WHAT TO PRODUCE:
Without the pictures, give the entries below again exactly as written.

______

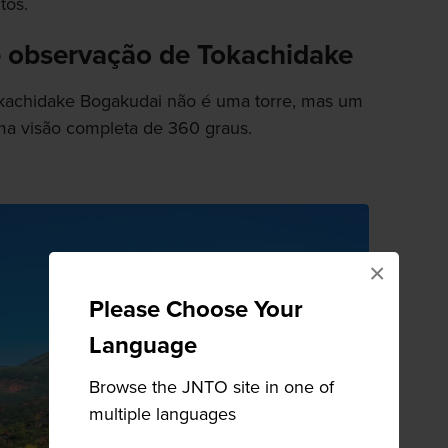
tos.
 observação de Tokachidake
kachidake Bogakudai não é uma torre, mas um
a visão completa de 360 graus.
×
Please Choose Your
Language
Browse the JNTO site in one of
multiple languages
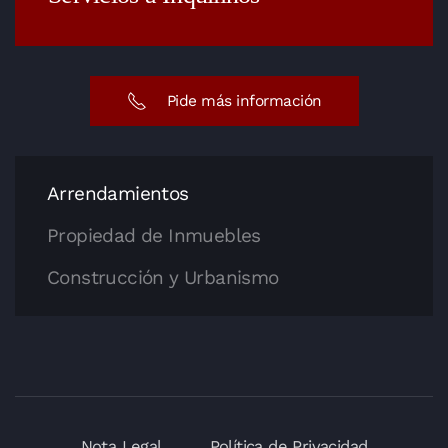
Pide más información
Arrendamientos
Propiedad de Inmuebles
Construcción y Urbanismo
Nota Legal
Política de Privacidad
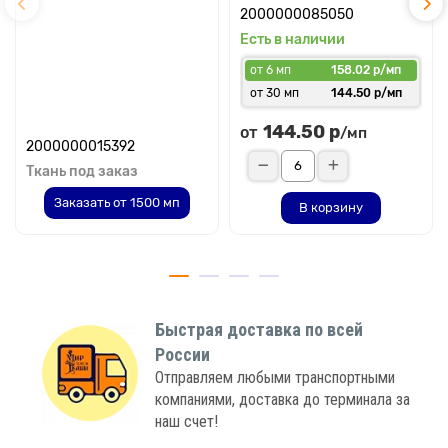
2000000085050
Есть в наличии
от 6 мп
158.02 р/мп
от 30 мп
144.50 р/мп
144.50 р
от
/мп
2000000015392
Ткань под заказ
Заказать от 1500 мп
В корзину
Быстрая доставка по всей
России
Отправляем любыми транспортными
компаниями, доставка до терминала за
наш счет!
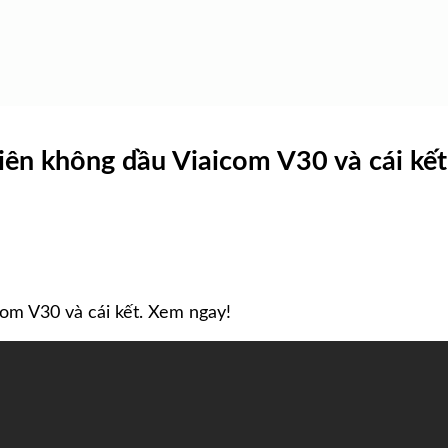
ên không dầu Viaicom V30 và cái kết
om V30 và cái kết. Xem ngay!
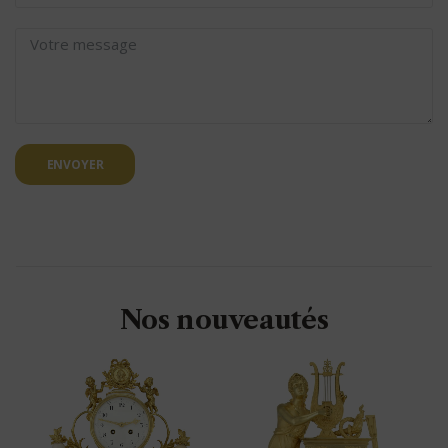
ENVOYER
Nos nouveautés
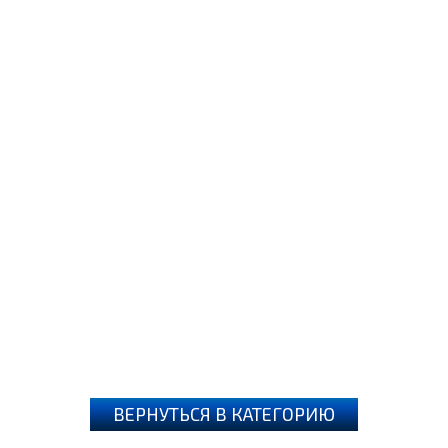
ВЕРНУТЬСЯ В КАТЕГОРИЮ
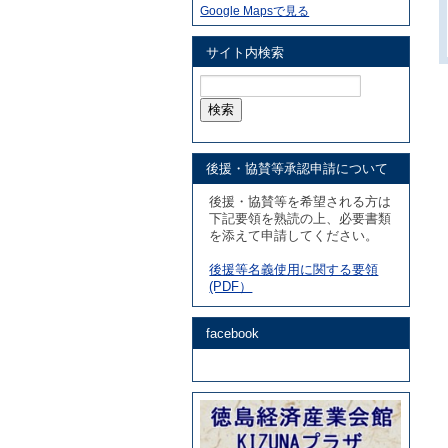
Google Mapsで見る
サイト内検索
検
索:
後援・協賛等承認申請について
後援・協賛等を希望される方は
下記要領を熟読の上、必要書類
を添えて申請してください。
後援等名義使用に関する要領
(PDF）
facebook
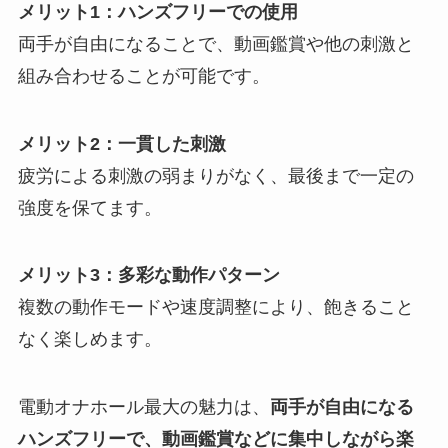
メリット1：ハンズフリーでの使用
両手が自由になることで、動画鑑賞や他の刺激と
組み合わせることが可能です。
メリット2：一貫した刺激
疲労による刺激の弱まりがなく、最後まで一定の
強度を保てます。
メリット3：多彩な動作パターン
複数の動作モードや速度調整により、飽きること
なく楽しめます。
電動オナホール最大の魅力は、
両手が自由になる
ハンズフリーで、動画鑑賞などに集中しながら楽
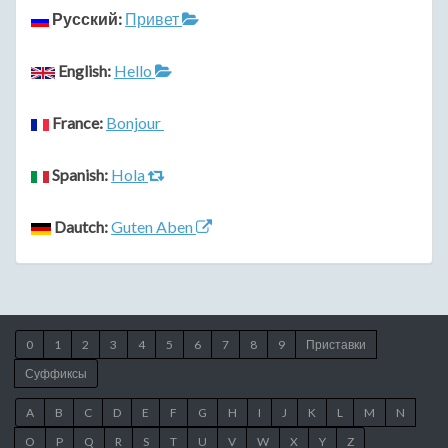
Русский:
Привет
English:
Hello
France:
Bonjour
Spanish:
Hola
Dautch:
Guten Aben
0
1
2
3
4
5
6
7
8
9
Приставки
Суффиксы
A
B
C
D
E
F
G
H
I
J
K
L
M
N
O
P
Q
R
S
T
U
V
W
X
Y
Z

______

RESULT OF THIS EXERCISE:
tos.
 observação de Tokachidake
kachidake Bogakudai não é uma torre, mas um
a visão completa de 360 graus.
×
Please Choose Your
Language
Browse the JNTO site in one of
multiple languages
Pide más información
Arrendamientos
Propiedad de Inmuebles
Construcción y Urbanismo
Nota Legal
Política de Privacidad
2000000085050
Есть в наличии
от 6 мп
158.02 р/мп
от 30 мп
144.50 р/мп
144.50 р
от
/мп
2000000015392
Ткань под заказ
Заказать от 1500 мп
В корзину
Быстрая доставка по всей
России
Отправляем любыми транспортными
компаниями, доставка до терминала за
наш счет!
ên không dầu Viaicom V30 và cái kết
om V30 và cái kết. Xem ngay!
ENVOYER
Nos nouveautés
ВЕРНУТЬСЯ В КАТЕГОРИЮ
Google Mapsで見る
サイト内検索
検
索:
後援・協賛等承認申請について
後援・協賛等を希望される方は
下記要領を熟読の上、必要書類
を添えて申請してください。
後援等名義使用に関する要領
(PDF）
facebook
メリット1：ハンズフリーでの使用
両手が自由になることで、動画鑑賞や他の刺激と
組み合わせることが可能です。
メリット2：一貫した刺激
疲労による刺激の弱まりがなく、最後まで一定の
強度を保てます。
メリット3：多彩な動作パターン
複数の動作モードや速度調整により、飽きること
なく楽しめます。
電動オナホール最大の魅力は、
両手が自由になる
ハンズフリーで、動画鑑賞などに集中しながら楽
Русский:
Привет
English:
Hello
France:
Bonjour
Spanish:
Hola
Dautch:
Guten Aben
0
1
2
3
4
5
6
7
8
9
Приставки
Суффиксы
A
B
C
D
E
F
G
H
I
J
K
L
M
N
O
P
Q
R
S
T
U
V
W
X
Y
Z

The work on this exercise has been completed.